*Description of the task*: Reproduce, word for word, the stretch of the family ideas posts from "- Look for ways" through "wonderful learning environment.".

Speakers and Snacks
By Linda Davies and Marissa Widdison
March 30, 2012
A friend of ours has a fun idea for watching general conference with his children. Before conference, his family sits down and reads about the members of the First Presidency and the Quorum of the Twelve Apostles. They look at where the Brethren were born, where they served missions, their favorite hobbies, and their professions before they became General Authorities. Then, as each of the Brethren speaks in conference, the family eats snacks they have creatively associated with that speaker.
For example, since Elder Bednar served as president of BYU-Idaho, they munch on potato chips while he speaks. Pretzels and peanuts go along with President Uchtdorf and his airplanes. Elder Perry liked playing baseball with his friends as a boy, so why not have hot dogs?
Our friend says that since they started this activity, their kids have learned a lot about each of the Apostles and look forward to watching every session.
You can find short biographies for each of the Brethren by clicking here.
Filling Your Home with Bright Ideas
By Marissa Widdison
March 23, 2012
I love the Bright Ideas in each month’s Friend! This month’s Bright Idea is about courage. Here are some ideas for using this fun feature at home.
- Put Bright Ideas in page protectors and hang them in high-traffic areas. In our house, my favorite places to post are by the bathroom mirror and on the refrigerator. The page protectors keep the pages looking nice and allow me to easily swap out an old Bright Idea for a new one each month.
- Repeat the scripture or quote on the Bright Idea at the beginning of family home evening each week. Cover some of the words with sticky notes so you have to remember them from week to week.
- Make the most of shower time by making waterproof Bright Ideas that will stick to the wall. Get a clear, gallon-sized re-sealable bag—I found the freezer ones work best—without any holes in it. Trim about a quarter of an inch off of the top or bottom of your Bright Idea, and it should fit nicely into the bag. Press all of the air out of the bag and seal it tight. Next, put some water on the back of the bag. The wet side of the bag should stick to any smooth, tiled wall. Voila! It’s amazing how much you can remember by reading something in the shower every day.
Advice for Dad
By Katie Steed, Associate Clinical Professor of Special Education at Brigham Young University
March 16, 2012
One day my father called to ask how he could help a boy in his Primary class who had a disability. As someone who has spent years studying and teaching about special education, I was happy to help. I suggested the following:
- Create a class schedule outlining the order of prayer, song, lesson, etc. to help this student feel more at peace.
- Speak to the boy’s parents and find out what he enjoys. For instance, if this boy loved baseball, you could use stories about baseball to teach a principle.
- Look for ways to keep the students engaged. For example, begin the lesson sitting in chairs, stand up to sing a hymn, and maybe even sit on the floor to read a story.
- Every few minutes, take time to compliment students for good behavior. Sometimes adults are good at catching children when they are not behaving appropriately but not nearly as good at catching them behaving well.
- A co-teacher might be helpful. When two leaders share the responsibilities of the class, one of you can focus more fully on assisting the individual.
My dad called me a while later and said that he was able to use these tools and create a wonderful learning environment.

*Supplied records*:
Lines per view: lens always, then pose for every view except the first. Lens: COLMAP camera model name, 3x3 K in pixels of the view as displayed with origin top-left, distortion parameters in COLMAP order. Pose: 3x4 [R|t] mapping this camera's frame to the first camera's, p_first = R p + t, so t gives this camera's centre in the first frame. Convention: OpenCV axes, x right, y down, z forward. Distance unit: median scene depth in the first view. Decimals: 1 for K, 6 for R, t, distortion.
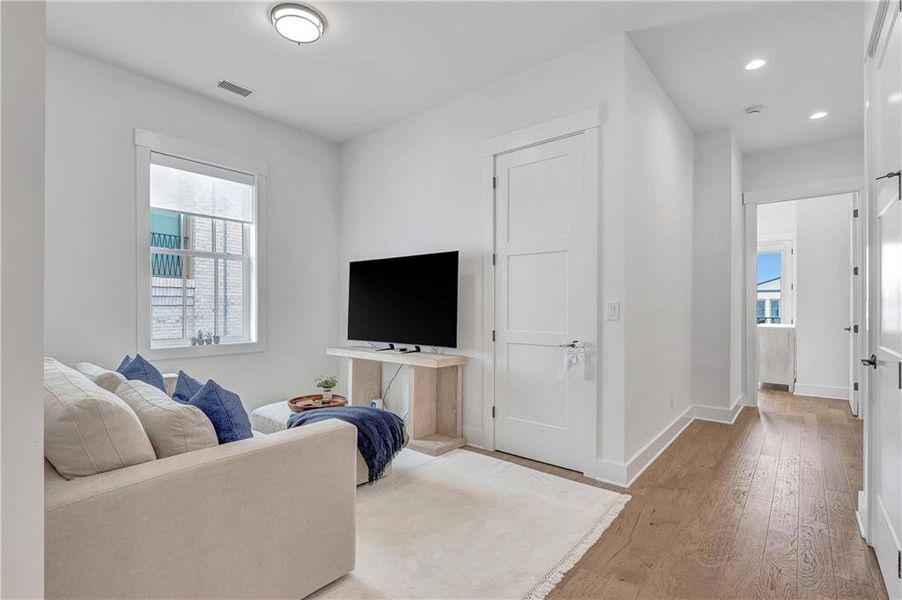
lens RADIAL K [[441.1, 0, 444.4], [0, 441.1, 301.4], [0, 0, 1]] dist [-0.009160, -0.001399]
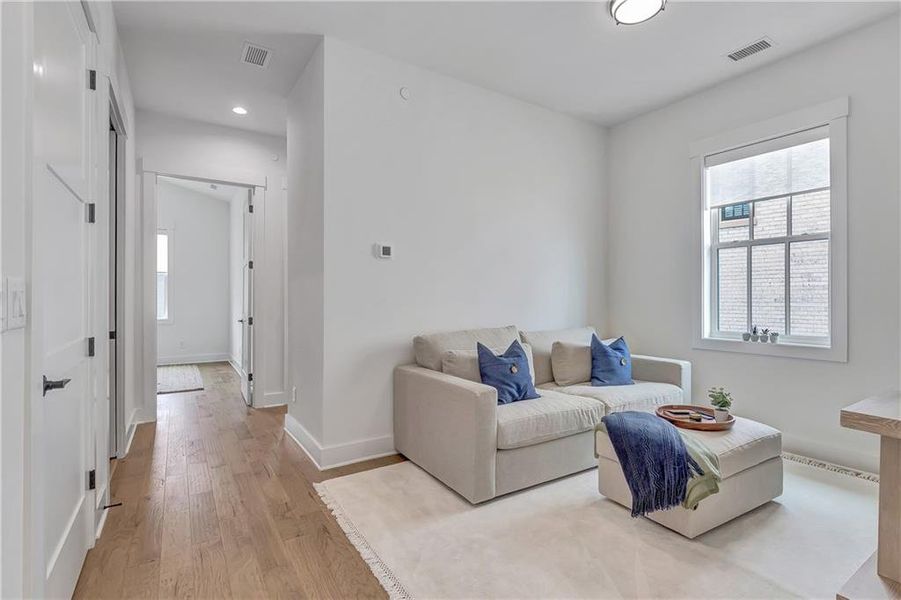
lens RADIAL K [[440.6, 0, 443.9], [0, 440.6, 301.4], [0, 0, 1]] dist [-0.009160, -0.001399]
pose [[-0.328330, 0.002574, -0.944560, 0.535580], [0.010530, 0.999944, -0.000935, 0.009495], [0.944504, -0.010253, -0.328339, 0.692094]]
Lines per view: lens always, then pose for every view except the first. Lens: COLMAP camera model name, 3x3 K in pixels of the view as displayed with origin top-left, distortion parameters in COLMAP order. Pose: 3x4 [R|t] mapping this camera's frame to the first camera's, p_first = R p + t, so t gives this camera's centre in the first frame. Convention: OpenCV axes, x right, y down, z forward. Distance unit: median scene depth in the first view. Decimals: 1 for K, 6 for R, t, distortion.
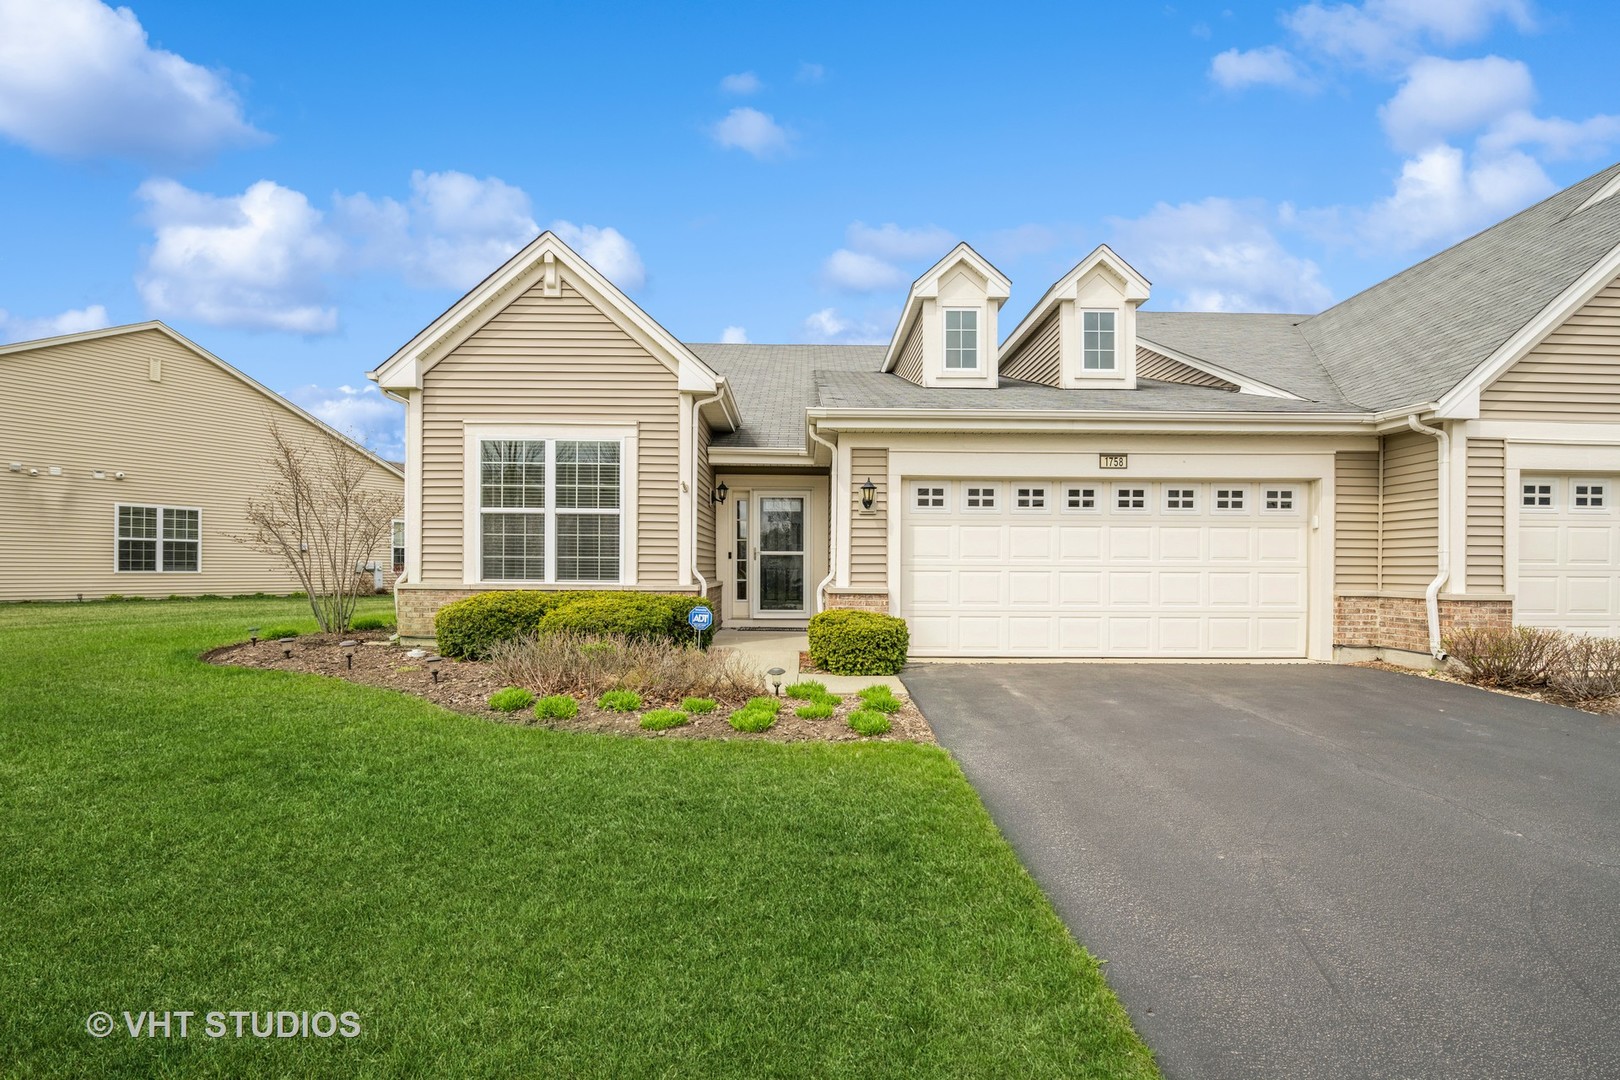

---

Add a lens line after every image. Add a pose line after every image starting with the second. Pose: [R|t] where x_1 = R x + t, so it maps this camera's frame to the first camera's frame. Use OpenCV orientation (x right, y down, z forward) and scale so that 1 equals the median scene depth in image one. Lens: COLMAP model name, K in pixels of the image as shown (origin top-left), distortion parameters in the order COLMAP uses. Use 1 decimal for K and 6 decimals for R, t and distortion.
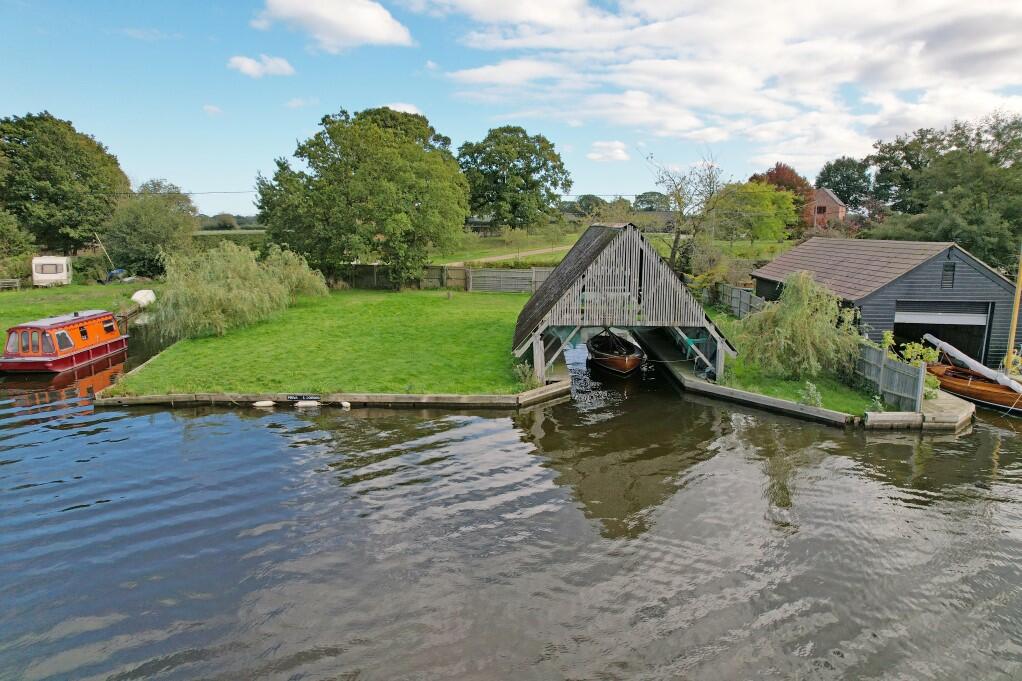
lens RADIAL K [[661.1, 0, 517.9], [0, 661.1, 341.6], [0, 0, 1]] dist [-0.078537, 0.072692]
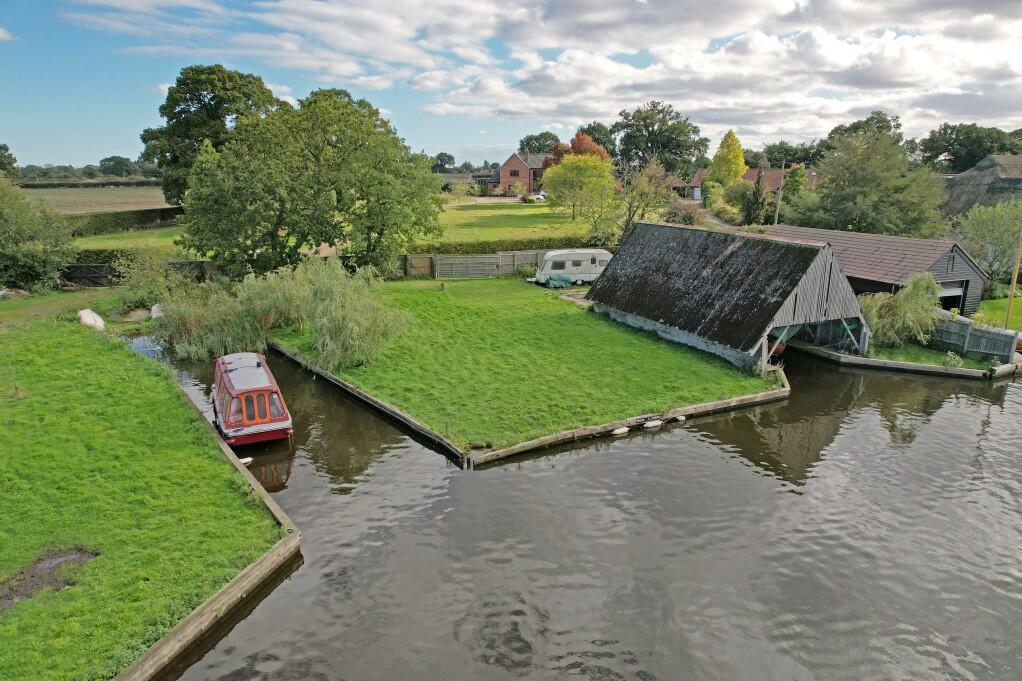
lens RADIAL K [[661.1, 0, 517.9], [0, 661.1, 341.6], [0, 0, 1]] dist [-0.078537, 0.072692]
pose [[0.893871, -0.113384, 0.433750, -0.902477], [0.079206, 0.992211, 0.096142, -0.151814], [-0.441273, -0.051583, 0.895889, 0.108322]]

*Completed task*:
- Look for ways to keep the students engaged. For example, begin the lesson sitting in chairs, stand up to sing a hymn, and maybe even sit on the floor to read a story.
- Every few minutes, take time to compliment students for good behavior. Sometimes adults are good at catching children when they are not behaving appropriately but not nearly as good at catching them behaving well.
- A co-teacher might be helpful. When two leaders share the responsibilities of the class, one of you can focus more fully on assisting the individual.
My dad called me a while later and said that he was able to use these tools and create a wonderful learning environment.